Still, he won't discount the value of being able to see into an actor's head when they are floundering about, looking for the key to a scene or a line. "I certainly understand the avoidances and natural resistances that are part of the process that an actor goes through," said McCarthy. "The manifestation of them can often seem like other things, but really it's just fear and anxiety. I'm able to recognize them in other actors and think, 'Oh, that's what that is,' and ignore it. Other directors don't have that awareness; they're worried about a problem that isn't a problem. It's just an actor going through the process. Leave him alone, and then if it's still happening next week, then we'll talk about it."
"Some directors who are very good directors don't have that much understanding of the acting process," added Yulin. "Every problem somebody is having on stage — I've had it."
Brown sees another advantage an actor can bring to a directing job that is virtually unavailable to full-time directors. "Directors don't get to observe other directors that much," she noted. Performers, of course, work with a different director in every play, and Brown has been guided by some of the best in the business. "I've worked with Trevor Mann and Nicky Martin and Michael Blakemore in a way that no directing assistant could ever experience."
Holding Your Tongue
Gaining confidence as a stage pilot can occasionally lead to hazards when actor-directors return to the stage. The job of the man or woman in charge is no longer a mystery, and his or her missteps can be more easily perceived.

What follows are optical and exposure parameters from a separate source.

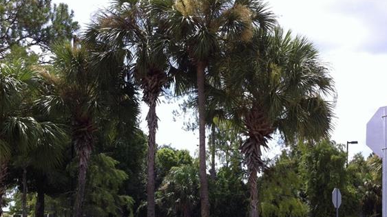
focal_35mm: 52
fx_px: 534
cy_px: 216
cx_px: 197
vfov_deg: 22.2
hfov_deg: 39.9
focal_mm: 3.85
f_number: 2.8
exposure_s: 1/838
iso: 80
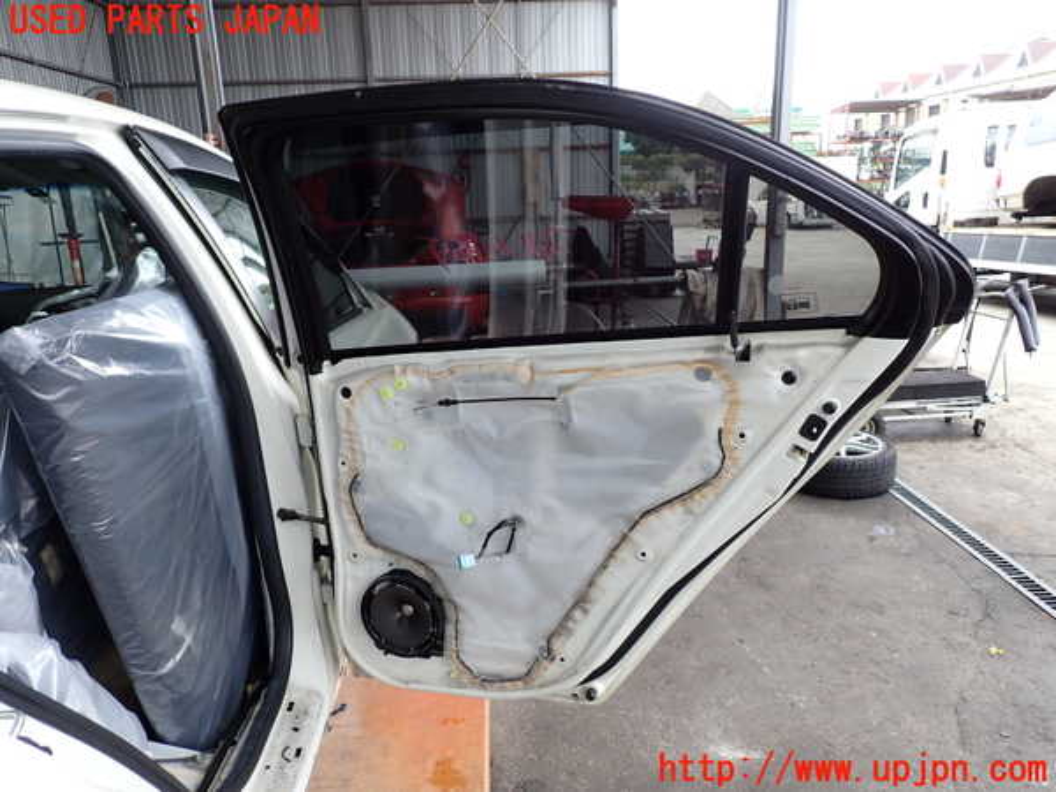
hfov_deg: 69.4
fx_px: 763
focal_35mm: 25
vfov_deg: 54.9
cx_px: 528
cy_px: 396
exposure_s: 1/200
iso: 100
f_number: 2.8
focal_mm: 4.5
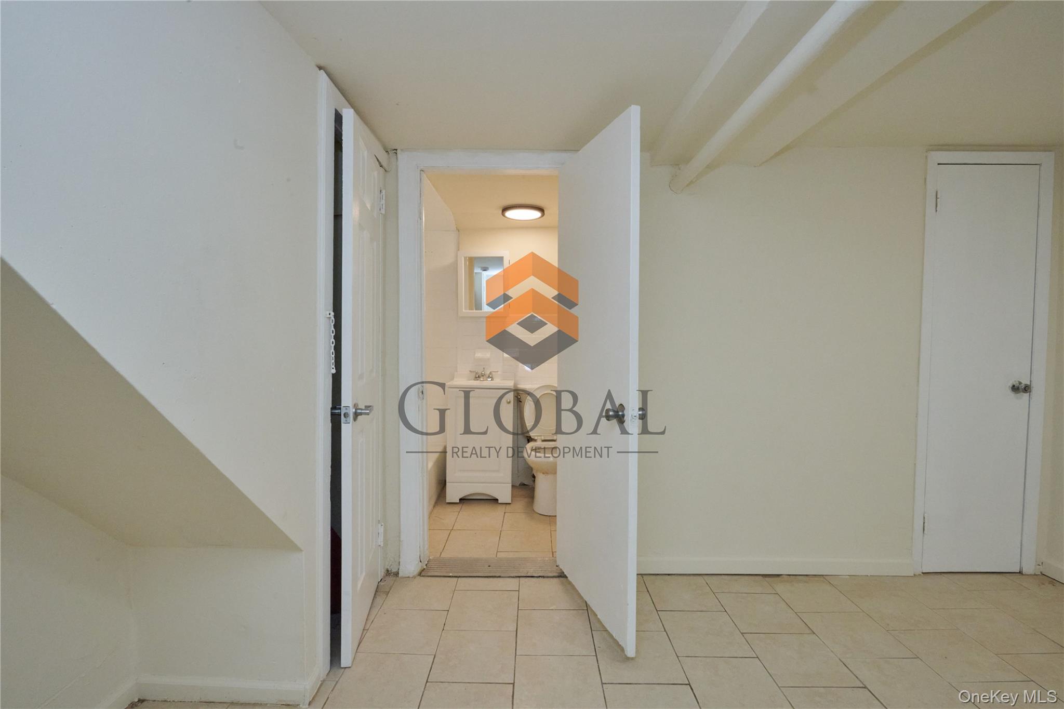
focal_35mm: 16
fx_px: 473
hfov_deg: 96.7
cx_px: 532
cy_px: 354
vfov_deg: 73.7
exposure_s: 1/60
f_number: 16
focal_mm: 16
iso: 1600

Asked if he has to fight the urge to offer a director his free, unsolicited advice, Yulin responded, "I usually don't fight it," and laughed. "I usually just offer my suggestions, and one can either take them as Joe Papp did, when he said, 'When I want your advice, I'll ask for it,' or perhaps accept them more graciously."
Gerroll, in contrast, has gotten good at keeping his trap shut when he's not at the helm. "As I've matured, I've found I'm really good at stepping back, because I know how hideous it is to have know-it-all actors interfere with rehearsal.
"The real challenge for me," he added, with a chuckle, "is if I'm directing an actor in a role that I know I could act the heck out of and they are not getting it. That's often the most difficult thing to overcome. I have to behave extremely well to fight the impulse to say, 'Oh, get out of the way and let me do it!'"
A New Respect
Actors and directors can often end up antagonists in many productions. The director is the one calling the shots, but it's the actor who ultimately has to risk all in front of a live audience. But most every actor-director eventually evinces a new respect for the person giving the stage notes at the end of each rehearsal. They have now walked several miles in that guy's shoes and know how much his feet ache at the end of the day.
"I have much more empathy with directors now than before I directed," said McCarthy. "You think they're all worried about you. They're worried about putting on a show! You're just a part of that show."
Understanding the weight that sits on a director's shoulders has also caused Brown to better appreciate her lot when she's just a member of the cast. "When I'm an actor, I'm really just an actor," she said. "It's renewed my enjoyment of acting. I just have to act. Directors have so much responsibility."
Gerroll, too, said he can find acting a welcome vacation after enduring the rigors of directing. "As an actor, you're really a child, and should be able to behave like one, and never grow up. As a director, you're really the parent."